Open Data Needs Open Source Tools
macslocum writes "Nat Torkington begins sketching out an open data process that borrows liberally from open source tools: 'Open source discourages laziness (because everyone can see the corners you've cut), it can get bugs fixed or at least identified much faster (many eyes), it promotes collaboration, and it's a great training ground for skills development. I see no reason why open data shouldn't bring the same opportunities to data projects. And a lot of data projects need these things. From talking to government folks and scientists, it's become obvious that serious problems exist in some datasets. Sometimes corners were cut in gathering the data, or there's a poor chain of provenance for the data so it's impossible to figure out what's trustworthy and what's not. Sometimes the dataset is delivered as a tarball, then immediately forks as all the users add their new records to their own copy and don't share the additions. Sometimes the dataset is delivered as a tarball but nobody has provided a way for users to collaborate even if they want to. So lately I've been asking myself: What if we applied the best thinking and practices from open source to open data? What if we ran an open data project like an open source project? What would this look like?'"
What if we ran an open data project like an open source project? What would this look like?
Wikipedia. With all the inherent problems of self-proclaimed authorities who don't know what they're talking about; bored trouble-makers who inject bad information because they're, well, bored; petty little squabbles which result in valid data being deleted; and so on.
People could start by documenting their data in standardized formats, like DDI 3.
Interesting problem. Several things come to mind:
1) The Pragmatic tip "Keep knowledge in Plain Text" (fro the Pragmatic Programmer book, that also brought us DRY). You can argue whether XML, JSON, etc are considered 'plain text', but the spirit is simple - data is open when it is usable.
2) tools like diff and patch. If you make a change, you need to be able to extract that change from the whole and give it to other people.
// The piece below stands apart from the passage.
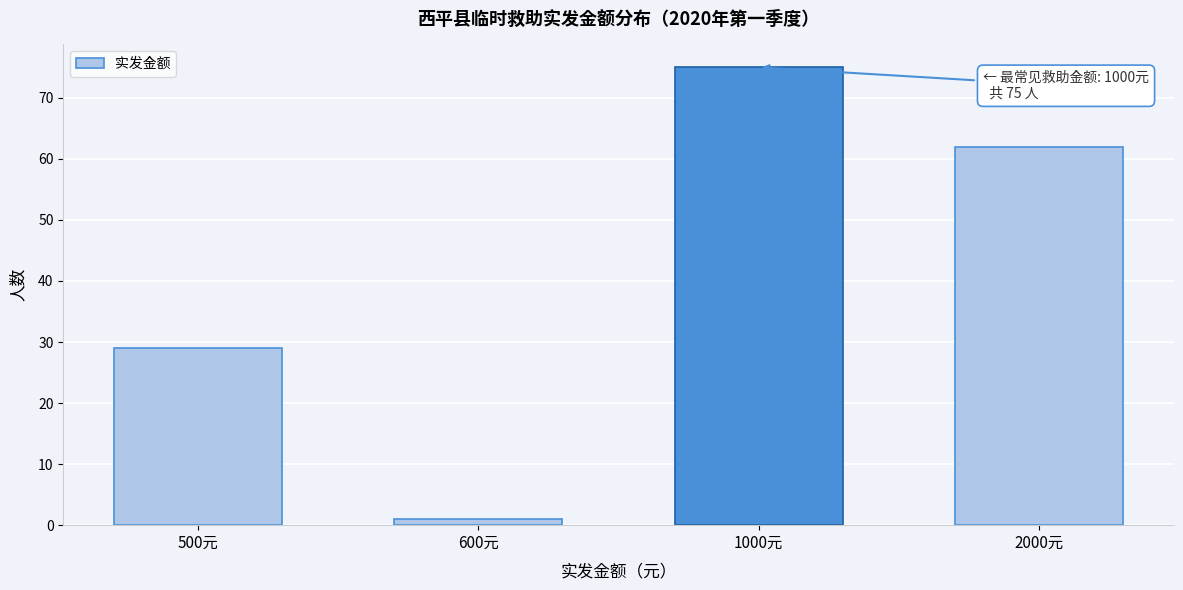

Reading left to right, list all the values displayed in this chart.

500元=29	600元=1	1000元=75	2000元=62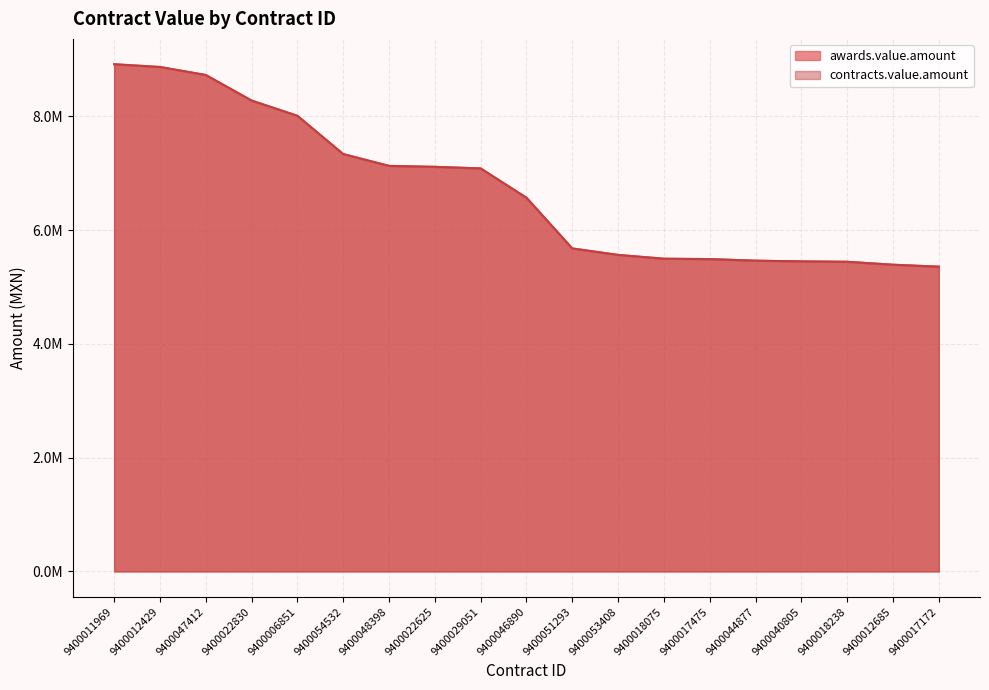

Rank the series at 9400040805 from highest to lowest value.

awards.value.amount, contracts.value.amount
3) Version control tools to manage the complexity of forking, branching, merging, and otherwise dealing with all the many little 'diffs' people will create. Git is an awesoe decentralized tool for this.
4) Open databases. Not just SQL databases like Postgres and MySQL, but other database types for other data structures like CouchDB, Mulgara, etc.
All of these things come with the poer to help address this problem, but come with a barrier to entry in that their use requires skill not just in the tool, but in the problem space of 'data management'.
The problem of data management, as well as the job to point to one set as 'canonical' should be in the hands of someone capable of doing the work. PErhaps there is a skillset worth defining here - some offshoot of library sciences?